Tâche à réaliser
Restituez mot pour mot, s'il vous plaît, le passage de l'entretien sur les forces de l'ordre qui va de « Quelles sont concrètement » jusqu'à « UMP de Seine-Saint-Denis. » inclus.

Extrait du document
***

Quelles sont concrètement les difficultés que rencontrent les forces de l’ordre sur le terrain ? Eléments de réponse avec Bruno Beschizza, ancien officier de policie devenu conseiller régional UMP de Seine-Saint-Denis.

JOL Press : « Tendues, les forces de l’ordre souhaiteraient être soutenues dans leur action par l’autorité judiciaire », expliquent les préfets de 101 départements de France. Qu’en pensez-vous ?

Bruno Beschizza : Ce rapport reprend les grandes lignes de ce que disent les syndicats de police depuis longtemps, qu’ils soient de droite comme de gauche. Ce malaise développé chez les policiers avait été soulevé en décembre par le général Soubelet, le numéro 3 de la gendarmerie, qui avait déclaré, devant la commission parlementaire de « lutte contre l’insécurité », que la réponse pénale était en décalage avec les infractions constatées.

***

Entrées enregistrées
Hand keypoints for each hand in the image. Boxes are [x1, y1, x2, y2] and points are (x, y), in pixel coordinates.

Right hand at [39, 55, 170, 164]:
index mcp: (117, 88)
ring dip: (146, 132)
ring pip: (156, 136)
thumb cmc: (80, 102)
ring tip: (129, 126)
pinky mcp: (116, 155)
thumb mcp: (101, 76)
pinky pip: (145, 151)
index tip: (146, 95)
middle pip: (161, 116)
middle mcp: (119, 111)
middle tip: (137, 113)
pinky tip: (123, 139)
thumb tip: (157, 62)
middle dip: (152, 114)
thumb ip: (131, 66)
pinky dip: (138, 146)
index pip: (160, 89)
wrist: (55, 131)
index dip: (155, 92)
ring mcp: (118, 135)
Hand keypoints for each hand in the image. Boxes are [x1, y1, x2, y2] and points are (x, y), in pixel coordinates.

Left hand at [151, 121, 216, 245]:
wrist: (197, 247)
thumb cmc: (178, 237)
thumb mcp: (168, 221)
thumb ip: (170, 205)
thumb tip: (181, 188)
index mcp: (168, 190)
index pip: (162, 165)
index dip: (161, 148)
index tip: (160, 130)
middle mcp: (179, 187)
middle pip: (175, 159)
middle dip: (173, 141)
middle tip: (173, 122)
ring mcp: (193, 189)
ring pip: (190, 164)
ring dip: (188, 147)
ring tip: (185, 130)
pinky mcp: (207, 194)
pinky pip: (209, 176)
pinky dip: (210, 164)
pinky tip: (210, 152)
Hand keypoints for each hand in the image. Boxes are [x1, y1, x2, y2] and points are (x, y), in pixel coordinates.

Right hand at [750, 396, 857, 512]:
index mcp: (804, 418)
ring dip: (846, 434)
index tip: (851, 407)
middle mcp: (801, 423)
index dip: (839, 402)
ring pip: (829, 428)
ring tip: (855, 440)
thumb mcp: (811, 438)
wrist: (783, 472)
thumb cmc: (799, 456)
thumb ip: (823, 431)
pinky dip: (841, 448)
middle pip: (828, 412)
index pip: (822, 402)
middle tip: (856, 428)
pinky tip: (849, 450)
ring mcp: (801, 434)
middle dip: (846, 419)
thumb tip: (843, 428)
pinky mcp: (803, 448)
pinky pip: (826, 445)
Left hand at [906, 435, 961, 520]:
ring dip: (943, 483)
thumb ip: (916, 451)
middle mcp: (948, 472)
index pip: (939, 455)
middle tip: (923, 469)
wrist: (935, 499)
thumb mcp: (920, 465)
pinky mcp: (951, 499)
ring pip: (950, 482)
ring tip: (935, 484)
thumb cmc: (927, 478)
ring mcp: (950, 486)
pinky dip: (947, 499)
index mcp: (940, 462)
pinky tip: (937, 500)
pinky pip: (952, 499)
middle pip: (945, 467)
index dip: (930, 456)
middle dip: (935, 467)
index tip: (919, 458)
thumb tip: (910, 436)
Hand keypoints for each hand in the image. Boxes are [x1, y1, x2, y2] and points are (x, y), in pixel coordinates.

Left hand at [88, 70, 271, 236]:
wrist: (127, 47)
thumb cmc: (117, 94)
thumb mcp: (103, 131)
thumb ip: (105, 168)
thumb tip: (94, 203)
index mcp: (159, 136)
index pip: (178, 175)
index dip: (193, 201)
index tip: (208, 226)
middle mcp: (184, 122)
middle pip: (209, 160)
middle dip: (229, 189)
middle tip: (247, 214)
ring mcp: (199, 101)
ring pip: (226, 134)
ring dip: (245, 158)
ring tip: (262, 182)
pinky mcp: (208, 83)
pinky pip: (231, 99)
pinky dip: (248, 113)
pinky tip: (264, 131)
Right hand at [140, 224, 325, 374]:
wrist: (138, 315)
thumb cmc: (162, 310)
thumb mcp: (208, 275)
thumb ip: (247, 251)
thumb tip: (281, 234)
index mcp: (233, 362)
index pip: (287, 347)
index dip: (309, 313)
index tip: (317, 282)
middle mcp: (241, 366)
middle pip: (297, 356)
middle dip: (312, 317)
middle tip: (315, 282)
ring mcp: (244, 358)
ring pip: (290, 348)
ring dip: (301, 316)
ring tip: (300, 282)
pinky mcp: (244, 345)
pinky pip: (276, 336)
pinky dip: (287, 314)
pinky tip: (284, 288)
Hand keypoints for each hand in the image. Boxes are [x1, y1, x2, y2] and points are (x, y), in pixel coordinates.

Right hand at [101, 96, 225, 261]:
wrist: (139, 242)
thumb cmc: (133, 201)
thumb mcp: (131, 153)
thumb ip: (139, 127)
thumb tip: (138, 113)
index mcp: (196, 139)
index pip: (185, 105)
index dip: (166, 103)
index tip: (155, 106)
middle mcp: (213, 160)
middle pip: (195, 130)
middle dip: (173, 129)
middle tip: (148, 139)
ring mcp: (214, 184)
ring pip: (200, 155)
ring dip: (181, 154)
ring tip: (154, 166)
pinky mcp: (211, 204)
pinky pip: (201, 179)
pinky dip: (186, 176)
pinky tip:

***

Réponse attendue
Quelles sont concrètement les difficultés que rencontrent les forces de l’ordre sur le terrain ? Eléments de réponse avec Bruno Beschizza, ancien officier de policie devenu conseiller régional UMP de Seine-Saint-Denis.